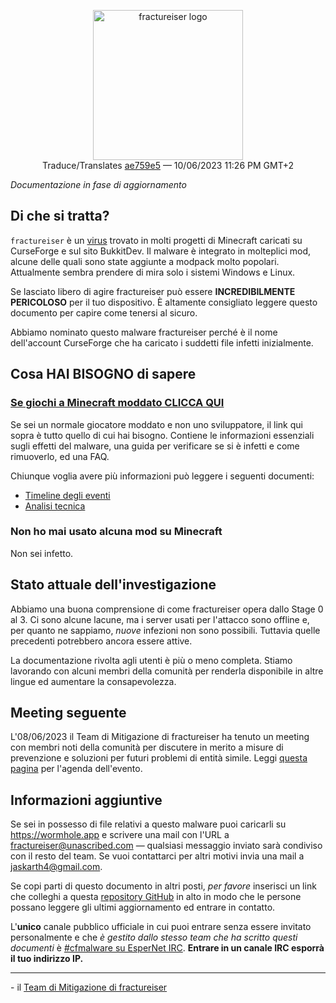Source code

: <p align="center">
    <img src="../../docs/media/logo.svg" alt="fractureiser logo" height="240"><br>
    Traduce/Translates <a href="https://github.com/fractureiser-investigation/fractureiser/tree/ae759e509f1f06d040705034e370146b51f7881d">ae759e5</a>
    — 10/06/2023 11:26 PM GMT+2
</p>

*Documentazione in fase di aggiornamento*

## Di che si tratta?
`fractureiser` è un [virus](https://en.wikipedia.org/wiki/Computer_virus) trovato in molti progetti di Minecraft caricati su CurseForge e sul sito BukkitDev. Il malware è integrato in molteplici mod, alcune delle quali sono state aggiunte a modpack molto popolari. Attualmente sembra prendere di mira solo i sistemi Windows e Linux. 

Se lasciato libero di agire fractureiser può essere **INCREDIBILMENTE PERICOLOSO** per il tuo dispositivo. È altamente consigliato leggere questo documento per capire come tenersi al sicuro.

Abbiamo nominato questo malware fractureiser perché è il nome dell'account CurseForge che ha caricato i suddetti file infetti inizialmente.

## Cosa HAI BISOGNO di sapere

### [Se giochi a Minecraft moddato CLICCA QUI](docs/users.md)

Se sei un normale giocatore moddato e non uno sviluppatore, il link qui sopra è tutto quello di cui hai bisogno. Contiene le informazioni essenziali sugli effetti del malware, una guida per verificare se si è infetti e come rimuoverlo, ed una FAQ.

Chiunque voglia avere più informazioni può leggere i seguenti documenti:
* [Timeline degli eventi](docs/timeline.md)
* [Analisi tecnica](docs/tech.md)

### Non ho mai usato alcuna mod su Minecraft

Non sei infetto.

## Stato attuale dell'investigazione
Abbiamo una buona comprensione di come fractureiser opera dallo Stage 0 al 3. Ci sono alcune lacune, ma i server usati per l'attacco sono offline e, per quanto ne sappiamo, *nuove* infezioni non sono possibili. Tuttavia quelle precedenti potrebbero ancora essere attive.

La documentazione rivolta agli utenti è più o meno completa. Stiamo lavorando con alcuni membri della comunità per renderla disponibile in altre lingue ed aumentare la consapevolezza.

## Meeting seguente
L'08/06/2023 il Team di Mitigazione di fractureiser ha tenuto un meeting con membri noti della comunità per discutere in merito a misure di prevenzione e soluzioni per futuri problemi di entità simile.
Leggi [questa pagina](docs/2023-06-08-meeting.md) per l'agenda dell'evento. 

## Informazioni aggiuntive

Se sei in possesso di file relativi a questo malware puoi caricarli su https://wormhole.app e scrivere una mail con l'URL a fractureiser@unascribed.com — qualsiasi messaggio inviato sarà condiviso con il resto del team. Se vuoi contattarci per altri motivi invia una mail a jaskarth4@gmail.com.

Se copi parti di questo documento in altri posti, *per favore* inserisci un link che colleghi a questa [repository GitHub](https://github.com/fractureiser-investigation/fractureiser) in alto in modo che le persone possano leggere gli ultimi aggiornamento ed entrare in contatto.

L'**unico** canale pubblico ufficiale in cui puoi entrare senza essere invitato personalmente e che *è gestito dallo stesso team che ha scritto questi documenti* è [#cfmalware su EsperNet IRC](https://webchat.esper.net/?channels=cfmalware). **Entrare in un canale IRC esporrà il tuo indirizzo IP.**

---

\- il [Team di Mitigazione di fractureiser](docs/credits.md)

[EXERCISE DESCRIPTION]
Among the records, how many lines include the string "github"? State the number and add nothing.

[REPLY TO THE EXERCISE]
2